Вода была чистая на вид, чуть желтоватая, и пахла железом.

Он набрал её в пробирку, заткнул, надписал номер, а потом сделал то, чего по инструкции делать не следовало: попробовал на язык.

Рассол. Не солоноватая, не жёсткая, а именно рассол, от которого сводит скулы и потом ещё минуту хочется сплюнуть. Так на Чёрных землях бывает через колодец: один даёт воду, которую пьют и люди, и скот, а следующий в трёх километрах даёт раствор, годный разве что овец поить, и то не всякое лето.

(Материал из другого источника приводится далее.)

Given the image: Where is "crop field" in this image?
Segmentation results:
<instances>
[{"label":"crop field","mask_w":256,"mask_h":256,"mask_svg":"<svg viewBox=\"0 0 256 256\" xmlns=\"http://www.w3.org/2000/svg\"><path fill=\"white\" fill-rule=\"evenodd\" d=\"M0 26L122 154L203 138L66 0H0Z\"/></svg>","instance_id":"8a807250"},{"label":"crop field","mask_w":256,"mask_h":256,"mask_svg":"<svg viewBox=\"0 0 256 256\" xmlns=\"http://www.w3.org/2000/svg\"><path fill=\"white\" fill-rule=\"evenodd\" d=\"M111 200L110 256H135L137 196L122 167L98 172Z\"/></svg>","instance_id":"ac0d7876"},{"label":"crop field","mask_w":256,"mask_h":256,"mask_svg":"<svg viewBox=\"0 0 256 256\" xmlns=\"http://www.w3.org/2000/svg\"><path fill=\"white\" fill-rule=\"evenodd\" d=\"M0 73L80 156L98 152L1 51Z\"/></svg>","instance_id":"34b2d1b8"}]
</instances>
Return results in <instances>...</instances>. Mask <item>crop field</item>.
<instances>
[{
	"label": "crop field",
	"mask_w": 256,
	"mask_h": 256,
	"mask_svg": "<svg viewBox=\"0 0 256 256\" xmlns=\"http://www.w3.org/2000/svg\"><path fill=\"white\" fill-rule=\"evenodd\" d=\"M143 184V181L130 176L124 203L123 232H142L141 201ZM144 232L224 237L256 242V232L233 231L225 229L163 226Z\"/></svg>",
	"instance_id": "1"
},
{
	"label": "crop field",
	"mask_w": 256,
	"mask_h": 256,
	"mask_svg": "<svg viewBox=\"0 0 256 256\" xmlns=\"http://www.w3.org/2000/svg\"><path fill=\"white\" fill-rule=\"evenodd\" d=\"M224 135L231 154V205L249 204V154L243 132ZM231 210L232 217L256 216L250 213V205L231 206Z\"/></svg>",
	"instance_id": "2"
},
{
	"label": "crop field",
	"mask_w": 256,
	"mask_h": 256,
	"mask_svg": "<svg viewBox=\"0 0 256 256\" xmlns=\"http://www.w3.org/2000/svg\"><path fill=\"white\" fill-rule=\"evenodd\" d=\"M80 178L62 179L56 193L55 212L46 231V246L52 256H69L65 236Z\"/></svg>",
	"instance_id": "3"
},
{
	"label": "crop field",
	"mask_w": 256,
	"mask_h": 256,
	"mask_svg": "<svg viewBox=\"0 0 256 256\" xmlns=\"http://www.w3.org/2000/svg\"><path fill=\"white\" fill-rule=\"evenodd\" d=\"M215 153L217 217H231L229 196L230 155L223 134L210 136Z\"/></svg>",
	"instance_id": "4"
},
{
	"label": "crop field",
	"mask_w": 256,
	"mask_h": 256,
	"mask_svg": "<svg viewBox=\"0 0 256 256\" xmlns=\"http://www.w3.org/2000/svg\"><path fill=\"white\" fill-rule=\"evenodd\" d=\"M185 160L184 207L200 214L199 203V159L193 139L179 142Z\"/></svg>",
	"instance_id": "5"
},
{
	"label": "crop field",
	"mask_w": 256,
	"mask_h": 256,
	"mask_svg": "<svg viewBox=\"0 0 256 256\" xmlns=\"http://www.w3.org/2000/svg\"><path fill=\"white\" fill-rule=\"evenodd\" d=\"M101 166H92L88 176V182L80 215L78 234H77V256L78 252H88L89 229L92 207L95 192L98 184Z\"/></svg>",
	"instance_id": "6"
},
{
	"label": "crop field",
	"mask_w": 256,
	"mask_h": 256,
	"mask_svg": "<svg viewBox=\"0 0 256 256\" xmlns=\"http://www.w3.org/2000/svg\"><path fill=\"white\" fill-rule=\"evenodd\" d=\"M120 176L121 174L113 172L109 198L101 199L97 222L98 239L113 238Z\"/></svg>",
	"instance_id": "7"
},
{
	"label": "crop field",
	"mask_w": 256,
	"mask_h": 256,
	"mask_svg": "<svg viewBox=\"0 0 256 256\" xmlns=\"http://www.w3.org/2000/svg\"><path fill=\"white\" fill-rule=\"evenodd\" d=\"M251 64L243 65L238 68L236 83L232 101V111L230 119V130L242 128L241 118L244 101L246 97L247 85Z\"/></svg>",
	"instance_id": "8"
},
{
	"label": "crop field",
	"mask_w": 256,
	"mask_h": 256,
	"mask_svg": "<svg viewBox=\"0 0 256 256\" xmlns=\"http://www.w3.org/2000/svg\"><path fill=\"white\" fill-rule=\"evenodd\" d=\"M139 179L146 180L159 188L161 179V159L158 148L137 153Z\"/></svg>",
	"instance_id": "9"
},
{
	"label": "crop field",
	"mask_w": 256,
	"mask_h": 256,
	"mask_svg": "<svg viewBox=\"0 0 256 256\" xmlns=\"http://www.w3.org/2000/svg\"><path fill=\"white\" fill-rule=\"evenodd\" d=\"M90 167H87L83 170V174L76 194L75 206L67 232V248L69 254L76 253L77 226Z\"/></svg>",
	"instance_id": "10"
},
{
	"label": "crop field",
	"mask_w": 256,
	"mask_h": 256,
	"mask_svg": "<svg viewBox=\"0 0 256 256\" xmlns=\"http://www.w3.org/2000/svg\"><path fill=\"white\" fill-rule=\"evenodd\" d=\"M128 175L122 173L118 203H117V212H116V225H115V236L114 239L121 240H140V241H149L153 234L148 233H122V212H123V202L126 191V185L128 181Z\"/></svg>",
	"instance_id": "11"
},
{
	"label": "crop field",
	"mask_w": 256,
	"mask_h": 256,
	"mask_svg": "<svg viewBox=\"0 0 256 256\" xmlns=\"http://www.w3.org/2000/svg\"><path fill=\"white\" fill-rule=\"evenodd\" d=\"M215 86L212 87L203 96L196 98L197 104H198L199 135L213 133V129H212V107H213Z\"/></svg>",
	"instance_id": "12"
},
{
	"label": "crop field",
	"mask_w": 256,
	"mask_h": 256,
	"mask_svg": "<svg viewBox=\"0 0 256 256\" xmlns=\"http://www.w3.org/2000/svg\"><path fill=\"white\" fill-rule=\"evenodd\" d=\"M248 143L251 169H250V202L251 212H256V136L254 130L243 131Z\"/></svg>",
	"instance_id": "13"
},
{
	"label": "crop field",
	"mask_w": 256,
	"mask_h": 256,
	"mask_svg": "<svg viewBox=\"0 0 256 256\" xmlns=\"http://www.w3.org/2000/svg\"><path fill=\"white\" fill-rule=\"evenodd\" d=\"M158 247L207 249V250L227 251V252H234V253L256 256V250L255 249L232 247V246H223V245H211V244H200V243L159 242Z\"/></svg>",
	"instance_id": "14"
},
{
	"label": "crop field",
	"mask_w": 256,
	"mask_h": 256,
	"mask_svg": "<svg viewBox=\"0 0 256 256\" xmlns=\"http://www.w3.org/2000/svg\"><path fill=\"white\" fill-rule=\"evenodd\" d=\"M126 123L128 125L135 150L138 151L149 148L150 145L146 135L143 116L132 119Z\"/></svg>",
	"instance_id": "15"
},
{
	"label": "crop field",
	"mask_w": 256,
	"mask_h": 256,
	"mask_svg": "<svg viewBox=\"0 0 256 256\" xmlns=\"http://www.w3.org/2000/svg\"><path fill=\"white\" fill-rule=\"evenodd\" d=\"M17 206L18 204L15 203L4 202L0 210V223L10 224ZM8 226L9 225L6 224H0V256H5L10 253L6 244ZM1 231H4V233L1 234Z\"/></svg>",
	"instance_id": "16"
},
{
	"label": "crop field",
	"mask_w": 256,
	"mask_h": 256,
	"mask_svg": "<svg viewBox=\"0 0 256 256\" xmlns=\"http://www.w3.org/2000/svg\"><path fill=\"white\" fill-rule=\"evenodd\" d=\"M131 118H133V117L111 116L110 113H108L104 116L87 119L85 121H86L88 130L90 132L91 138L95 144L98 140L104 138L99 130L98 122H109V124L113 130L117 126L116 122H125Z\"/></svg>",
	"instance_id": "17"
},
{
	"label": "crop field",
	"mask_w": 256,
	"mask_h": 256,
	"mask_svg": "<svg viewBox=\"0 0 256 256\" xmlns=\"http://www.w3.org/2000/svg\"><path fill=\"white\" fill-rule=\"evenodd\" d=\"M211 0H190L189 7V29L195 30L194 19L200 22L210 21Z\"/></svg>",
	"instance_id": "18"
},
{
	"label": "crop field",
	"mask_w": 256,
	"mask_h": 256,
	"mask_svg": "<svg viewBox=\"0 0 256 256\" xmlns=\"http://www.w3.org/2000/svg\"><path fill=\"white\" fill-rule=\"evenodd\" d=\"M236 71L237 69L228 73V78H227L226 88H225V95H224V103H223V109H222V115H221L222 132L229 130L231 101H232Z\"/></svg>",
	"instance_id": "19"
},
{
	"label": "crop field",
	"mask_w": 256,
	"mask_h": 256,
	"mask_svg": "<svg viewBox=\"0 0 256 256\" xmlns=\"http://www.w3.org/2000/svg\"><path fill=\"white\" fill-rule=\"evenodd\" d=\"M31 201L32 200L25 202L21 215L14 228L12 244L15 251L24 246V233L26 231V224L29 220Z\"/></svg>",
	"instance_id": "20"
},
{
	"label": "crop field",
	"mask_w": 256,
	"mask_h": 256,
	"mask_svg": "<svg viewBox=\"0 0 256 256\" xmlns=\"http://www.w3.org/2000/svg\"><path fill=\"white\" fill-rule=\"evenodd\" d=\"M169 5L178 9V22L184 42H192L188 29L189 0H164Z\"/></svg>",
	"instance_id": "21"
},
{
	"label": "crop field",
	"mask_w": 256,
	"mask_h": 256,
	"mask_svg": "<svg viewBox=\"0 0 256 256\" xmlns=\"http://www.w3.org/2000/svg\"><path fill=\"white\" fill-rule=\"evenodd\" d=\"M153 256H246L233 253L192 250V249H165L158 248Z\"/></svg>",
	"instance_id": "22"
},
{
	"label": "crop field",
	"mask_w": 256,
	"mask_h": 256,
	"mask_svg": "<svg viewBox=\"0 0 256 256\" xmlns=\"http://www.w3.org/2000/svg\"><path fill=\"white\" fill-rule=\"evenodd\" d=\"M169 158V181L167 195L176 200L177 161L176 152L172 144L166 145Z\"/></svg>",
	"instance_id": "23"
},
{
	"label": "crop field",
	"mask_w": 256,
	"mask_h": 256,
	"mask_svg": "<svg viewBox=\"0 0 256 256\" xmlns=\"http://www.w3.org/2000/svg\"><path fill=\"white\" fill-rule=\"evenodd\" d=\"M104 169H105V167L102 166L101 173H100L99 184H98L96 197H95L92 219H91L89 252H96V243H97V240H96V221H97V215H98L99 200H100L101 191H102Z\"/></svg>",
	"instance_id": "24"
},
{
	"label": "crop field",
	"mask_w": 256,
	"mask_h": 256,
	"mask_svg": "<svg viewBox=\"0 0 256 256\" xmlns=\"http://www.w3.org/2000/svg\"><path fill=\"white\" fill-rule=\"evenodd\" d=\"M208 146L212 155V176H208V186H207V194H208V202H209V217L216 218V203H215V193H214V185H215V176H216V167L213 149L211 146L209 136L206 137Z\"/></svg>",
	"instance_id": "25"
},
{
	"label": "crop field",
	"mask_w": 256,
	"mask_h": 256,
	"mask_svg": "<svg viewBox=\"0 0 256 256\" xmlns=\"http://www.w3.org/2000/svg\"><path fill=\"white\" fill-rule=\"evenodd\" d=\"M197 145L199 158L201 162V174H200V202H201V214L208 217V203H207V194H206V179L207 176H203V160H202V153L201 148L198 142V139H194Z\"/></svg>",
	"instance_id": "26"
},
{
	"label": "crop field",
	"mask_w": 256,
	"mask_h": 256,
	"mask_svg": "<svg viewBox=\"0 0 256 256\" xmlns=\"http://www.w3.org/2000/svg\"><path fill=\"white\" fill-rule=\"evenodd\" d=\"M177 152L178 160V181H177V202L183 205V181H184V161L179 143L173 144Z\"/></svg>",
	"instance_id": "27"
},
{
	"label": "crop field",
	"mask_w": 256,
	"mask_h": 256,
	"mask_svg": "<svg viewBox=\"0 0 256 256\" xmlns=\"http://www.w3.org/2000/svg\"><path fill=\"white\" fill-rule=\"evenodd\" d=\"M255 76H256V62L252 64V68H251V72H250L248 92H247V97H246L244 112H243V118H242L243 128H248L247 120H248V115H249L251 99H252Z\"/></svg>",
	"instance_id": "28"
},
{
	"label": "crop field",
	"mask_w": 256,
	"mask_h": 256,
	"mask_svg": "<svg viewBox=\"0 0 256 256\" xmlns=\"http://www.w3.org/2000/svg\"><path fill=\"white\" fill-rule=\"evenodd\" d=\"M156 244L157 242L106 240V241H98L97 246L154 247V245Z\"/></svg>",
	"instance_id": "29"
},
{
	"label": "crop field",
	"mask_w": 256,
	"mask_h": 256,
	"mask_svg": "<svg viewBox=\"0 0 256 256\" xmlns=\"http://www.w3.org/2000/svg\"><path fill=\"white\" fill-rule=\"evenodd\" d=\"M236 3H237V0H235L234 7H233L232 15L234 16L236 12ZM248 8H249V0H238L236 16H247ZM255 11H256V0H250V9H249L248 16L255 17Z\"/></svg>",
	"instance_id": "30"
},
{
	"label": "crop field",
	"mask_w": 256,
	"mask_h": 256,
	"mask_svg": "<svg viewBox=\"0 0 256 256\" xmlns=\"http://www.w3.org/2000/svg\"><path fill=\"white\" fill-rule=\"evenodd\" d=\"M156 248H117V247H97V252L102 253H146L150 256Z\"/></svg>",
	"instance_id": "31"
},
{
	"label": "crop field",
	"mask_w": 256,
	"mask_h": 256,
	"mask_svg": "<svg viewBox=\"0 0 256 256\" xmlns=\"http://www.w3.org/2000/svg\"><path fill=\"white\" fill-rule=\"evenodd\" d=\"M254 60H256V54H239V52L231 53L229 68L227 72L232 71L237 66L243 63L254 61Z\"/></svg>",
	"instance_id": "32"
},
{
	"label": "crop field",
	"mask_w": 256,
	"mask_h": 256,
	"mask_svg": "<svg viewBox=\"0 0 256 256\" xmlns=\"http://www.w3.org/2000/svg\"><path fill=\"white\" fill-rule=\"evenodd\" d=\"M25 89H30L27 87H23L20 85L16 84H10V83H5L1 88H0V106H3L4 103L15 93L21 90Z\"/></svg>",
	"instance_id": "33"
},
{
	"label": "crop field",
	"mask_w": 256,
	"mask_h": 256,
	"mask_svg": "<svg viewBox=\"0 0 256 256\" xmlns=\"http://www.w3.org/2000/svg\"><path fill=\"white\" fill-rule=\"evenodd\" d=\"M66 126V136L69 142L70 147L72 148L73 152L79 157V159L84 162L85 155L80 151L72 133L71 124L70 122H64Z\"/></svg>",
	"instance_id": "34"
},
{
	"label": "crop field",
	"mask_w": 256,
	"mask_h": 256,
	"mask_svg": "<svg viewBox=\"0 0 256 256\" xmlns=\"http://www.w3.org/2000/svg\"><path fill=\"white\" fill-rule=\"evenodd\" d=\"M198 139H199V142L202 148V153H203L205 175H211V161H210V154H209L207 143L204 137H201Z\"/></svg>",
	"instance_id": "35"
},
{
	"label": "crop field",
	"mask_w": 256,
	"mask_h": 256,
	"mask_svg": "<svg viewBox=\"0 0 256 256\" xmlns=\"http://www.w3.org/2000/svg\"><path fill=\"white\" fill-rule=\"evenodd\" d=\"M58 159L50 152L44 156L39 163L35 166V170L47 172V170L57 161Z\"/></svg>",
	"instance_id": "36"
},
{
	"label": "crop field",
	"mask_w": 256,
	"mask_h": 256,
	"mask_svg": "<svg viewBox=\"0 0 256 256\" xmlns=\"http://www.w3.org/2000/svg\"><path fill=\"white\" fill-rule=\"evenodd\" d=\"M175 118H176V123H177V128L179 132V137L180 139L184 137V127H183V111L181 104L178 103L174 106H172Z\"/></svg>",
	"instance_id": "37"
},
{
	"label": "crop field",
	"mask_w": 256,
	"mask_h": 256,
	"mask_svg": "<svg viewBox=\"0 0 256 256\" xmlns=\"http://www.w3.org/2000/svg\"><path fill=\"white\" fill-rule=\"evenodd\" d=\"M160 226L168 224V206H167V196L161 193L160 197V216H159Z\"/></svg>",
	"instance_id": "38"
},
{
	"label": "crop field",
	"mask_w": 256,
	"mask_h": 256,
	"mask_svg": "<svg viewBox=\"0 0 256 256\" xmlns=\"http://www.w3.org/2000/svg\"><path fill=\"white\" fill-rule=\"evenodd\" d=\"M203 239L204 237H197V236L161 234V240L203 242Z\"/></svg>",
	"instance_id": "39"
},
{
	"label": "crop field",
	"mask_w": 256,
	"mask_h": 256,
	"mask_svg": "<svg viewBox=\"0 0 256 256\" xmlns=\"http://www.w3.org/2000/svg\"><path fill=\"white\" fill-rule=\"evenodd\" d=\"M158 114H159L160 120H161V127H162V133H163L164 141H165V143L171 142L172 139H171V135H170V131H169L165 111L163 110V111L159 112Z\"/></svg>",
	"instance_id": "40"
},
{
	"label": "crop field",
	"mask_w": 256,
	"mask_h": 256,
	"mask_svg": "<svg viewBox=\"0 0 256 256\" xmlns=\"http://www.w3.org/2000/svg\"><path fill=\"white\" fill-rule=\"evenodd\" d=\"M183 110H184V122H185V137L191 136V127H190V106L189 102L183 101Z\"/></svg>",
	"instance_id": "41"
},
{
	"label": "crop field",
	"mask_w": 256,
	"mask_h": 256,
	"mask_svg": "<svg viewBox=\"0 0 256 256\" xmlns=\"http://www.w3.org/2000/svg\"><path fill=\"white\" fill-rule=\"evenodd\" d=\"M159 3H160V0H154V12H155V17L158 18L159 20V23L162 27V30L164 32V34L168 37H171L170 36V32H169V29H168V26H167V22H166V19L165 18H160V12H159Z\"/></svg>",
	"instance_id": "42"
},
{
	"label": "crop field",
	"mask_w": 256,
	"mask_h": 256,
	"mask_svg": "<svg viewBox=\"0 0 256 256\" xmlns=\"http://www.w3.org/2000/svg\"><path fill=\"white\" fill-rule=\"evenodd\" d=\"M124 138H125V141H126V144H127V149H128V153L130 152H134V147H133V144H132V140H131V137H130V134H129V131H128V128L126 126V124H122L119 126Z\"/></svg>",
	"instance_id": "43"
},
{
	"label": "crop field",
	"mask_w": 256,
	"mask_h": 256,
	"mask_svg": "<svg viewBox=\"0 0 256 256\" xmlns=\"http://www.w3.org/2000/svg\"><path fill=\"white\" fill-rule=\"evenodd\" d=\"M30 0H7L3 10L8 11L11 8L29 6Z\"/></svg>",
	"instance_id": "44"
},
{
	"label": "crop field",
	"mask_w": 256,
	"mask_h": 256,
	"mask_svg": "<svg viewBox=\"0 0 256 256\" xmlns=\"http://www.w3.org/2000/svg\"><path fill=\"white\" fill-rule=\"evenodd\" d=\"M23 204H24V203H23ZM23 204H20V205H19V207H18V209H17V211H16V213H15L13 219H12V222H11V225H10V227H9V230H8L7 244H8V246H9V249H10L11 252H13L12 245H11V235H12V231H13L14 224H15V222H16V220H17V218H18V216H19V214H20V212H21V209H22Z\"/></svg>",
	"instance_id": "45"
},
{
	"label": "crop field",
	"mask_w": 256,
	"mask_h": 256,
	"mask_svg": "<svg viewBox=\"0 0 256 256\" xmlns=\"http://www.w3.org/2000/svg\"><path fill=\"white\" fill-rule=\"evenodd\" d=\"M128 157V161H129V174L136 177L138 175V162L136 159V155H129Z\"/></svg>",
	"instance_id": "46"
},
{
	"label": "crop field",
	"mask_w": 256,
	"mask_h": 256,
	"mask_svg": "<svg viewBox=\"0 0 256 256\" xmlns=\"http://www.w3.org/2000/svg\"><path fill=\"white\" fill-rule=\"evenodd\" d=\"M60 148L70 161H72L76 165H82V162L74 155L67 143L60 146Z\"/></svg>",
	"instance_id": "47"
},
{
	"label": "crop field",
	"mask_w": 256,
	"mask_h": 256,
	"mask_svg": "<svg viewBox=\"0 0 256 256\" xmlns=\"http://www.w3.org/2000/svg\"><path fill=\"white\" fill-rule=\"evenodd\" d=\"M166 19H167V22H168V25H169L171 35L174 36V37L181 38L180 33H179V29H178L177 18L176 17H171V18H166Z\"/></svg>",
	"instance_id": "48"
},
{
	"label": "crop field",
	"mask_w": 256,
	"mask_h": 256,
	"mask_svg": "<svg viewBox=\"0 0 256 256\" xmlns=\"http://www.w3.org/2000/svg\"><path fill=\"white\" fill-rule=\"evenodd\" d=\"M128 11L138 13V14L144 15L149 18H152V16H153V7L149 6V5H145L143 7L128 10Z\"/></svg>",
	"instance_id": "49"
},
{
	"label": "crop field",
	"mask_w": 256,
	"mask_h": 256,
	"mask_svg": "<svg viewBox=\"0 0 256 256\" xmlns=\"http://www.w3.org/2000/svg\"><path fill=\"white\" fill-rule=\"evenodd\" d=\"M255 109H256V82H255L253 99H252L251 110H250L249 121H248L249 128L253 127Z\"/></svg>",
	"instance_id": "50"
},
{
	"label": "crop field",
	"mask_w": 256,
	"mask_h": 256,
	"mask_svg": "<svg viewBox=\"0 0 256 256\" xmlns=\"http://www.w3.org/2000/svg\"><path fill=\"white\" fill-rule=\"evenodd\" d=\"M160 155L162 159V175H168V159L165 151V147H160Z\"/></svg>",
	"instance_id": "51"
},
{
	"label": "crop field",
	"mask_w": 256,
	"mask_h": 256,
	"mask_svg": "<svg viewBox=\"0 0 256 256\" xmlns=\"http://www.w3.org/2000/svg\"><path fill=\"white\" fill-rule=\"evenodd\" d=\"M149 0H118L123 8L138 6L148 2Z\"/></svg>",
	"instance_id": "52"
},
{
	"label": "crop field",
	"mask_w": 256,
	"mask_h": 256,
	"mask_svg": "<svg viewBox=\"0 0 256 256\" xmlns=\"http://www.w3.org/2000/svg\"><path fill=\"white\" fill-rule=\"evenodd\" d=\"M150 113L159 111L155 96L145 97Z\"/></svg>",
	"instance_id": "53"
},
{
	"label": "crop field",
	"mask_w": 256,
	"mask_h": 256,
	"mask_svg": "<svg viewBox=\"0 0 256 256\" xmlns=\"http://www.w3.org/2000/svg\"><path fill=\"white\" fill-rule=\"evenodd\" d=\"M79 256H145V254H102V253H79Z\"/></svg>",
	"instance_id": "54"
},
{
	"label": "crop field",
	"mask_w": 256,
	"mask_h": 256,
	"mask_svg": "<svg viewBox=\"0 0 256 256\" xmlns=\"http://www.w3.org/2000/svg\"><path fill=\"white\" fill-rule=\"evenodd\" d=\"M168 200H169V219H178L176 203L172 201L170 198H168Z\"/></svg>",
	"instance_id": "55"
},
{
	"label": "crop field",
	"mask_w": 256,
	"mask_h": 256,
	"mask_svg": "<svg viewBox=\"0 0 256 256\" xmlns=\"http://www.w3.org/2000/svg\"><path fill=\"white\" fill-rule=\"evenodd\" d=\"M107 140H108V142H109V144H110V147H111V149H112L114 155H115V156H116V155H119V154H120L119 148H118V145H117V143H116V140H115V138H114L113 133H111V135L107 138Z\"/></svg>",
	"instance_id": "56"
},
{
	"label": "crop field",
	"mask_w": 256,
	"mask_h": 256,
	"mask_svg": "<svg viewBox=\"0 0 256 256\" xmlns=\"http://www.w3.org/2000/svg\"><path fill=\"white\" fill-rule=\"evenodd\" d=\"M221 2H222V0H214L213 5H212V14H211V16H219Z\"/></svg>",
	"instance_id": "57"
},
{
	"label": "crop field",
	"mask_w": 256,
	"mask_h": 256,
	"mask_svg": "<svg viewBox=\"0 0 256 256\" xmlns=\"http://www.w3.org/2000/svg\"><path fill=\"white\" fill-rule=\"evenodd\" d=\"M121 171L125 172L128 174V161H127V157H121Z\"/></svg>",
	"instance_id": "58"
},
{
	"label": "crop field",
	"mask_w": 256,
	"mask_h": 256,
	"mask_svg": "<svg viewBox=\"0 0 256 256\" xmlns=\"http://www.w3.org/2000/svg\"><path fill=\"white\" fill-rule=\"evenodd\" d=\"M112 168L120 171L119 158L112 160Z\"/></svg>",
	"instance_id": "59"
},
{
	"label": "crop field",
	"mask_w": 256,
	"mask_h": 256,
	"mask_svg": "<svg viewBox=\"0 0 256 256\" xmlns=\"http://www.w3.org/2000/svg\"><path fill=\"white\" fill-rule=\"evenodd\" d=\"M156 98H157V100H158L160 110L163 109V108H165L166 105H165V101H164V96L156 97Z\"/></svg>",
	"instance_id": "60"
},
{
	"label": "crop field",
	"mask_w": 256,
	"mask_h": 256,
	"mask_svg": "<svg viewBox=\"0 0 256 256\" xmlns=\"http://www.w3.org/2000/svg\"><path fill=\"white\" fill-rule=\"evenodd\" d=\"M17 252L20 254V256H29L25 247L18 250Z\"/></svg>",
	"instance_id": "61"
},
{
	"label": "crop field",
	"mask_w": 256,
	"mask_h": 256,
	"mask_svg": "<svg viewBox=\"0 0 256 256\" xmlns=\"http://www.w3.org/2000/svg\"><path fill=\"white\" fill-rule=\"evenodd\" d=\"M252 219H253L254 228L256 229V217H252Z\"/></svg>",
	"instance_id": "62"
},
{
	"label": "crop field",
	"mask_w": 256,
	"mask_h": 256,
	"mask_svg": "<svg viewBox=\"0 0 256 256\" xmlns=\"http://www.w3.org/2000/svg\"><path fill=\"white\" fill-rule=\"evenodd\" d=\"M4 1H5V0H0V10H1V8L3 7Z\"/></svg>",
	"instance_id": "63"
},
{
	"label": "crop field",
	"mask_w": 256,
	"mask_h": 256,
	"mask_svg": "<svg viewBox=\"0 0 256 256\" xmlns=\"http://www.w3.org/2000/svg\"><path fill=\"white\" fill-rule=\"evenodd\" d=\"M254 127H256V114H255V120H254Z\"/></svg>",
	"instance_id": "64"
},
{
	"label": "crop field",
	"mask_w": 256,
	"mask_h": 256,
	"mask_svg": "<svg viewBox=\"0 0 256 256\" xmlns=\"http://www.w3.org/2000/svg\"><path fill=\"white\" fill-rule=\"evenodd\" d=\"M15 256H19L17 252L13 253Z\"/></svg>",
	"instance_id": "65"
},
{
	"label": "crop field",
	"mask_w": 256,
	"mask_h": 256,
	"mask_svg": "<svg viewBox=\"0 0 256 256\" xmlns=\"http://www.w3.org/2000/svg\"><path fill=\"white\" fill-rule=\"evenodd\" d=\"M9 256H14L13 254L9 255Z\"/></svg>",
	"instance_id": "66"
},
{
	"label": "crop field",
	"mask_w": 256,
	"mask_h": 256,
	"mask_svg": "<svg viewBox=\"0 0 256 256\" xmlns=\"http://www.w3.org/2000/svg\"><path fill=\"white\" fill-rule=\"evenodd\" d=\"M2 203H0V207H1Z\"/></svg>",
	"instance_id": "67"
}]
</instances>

В тетради Костя написал: «Для питья непригоден. Минерализация высокая, оценочно 12–14 г/л. Скоту с ограничением».

И только после этого посмотрел на свою фляжку.

В ней оставалось на треть. Литровая армейская фляга в суконном чехле, налитая утром на кошаре, и от этого утра прошло пять часов по сорокаградусной жаре.

Договор с водителем был простой. Гена, шофёр партии, человек основательный и молчаливый, довозил Костю утром до дальней точки на своём ГАЗ-66 и уезжал по другим делам: возил бочки, забирал пробы, латал баллоны. Вечером, к шести, они встречались на чабанской стоянке, у Манджиевых, где партии разрешили ставить палатку и брать воду. От одиннадцатого колодца до стоянки по дороге было четырнадцать километров. Дорога шла петлёй, огибая солончак, который в апреле раскисал, а к августу превращался в твёрдую белую плешь, гладкую, как асфальт.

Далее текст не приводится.